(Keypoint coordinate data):
● ● ●
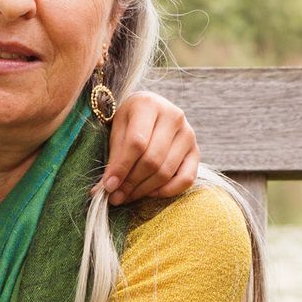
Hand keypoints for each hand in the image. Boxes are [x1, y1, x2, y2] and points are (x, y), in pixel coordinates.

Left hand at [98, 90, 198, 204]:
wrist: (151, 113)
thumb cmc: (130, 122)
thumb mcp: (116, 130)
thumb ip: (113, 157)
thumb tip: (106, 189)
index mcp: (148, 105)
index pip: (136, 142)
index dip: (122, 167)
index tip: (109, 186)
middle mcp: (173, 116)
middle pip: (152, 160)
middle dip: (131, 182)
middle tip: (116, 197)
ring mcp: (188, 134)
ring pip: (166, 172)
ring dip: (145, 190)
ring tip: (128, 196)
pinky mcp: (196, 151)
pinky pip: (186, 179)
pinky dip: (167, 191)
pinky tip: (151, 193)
● ● ●
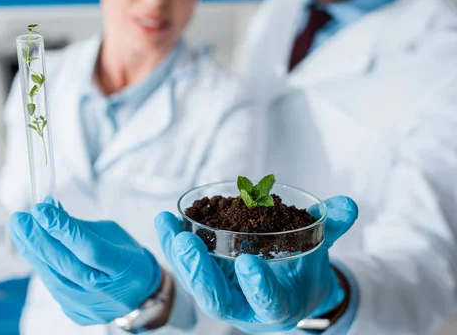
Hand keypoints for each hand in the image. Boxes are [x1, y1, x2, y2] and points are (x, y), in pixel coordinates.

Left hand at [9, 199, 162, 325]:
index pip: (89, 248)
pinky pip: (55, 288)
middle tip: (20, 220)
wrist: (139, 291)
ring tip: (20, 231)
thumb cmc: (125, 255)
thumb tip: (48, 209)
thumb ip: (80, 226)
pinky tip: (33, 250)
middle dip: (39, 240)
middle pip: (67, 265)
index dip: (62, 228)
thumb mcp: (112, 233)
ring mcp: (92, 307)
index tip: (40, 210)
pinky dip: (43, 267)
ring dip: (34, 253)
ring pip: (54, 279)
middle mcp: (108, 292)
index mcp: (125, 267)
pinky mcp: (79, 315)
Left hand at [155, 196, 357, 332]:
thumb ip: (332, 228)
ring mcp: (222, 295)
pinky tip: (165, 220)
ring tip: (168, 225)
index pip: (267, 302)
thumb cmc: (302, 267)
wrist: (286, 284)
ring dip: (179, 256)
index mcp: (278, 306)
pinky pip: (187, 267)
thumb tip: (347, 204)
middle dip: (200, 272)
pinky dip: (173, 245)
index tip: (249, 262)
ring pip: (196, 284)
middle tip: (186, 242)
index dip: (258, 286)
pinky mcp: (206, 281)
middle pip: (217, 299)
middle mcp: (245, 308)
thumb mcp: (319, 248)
● ● ●
Return each line from the records that includes the word "middle".

middle mcp: (173, 116)
middle pip: (152, 160)
middle dip: (131, 182)
middle tip: (116, 197)
middle tip: (20, 220)
middle dip: (39, 240)
middle pip: (67, 265)
middle mcp: (108, 292)
middle dip: (200, 272)
middle tip: (186, 242)
middle pip: (217, 299)
middle mcp: (245, 308)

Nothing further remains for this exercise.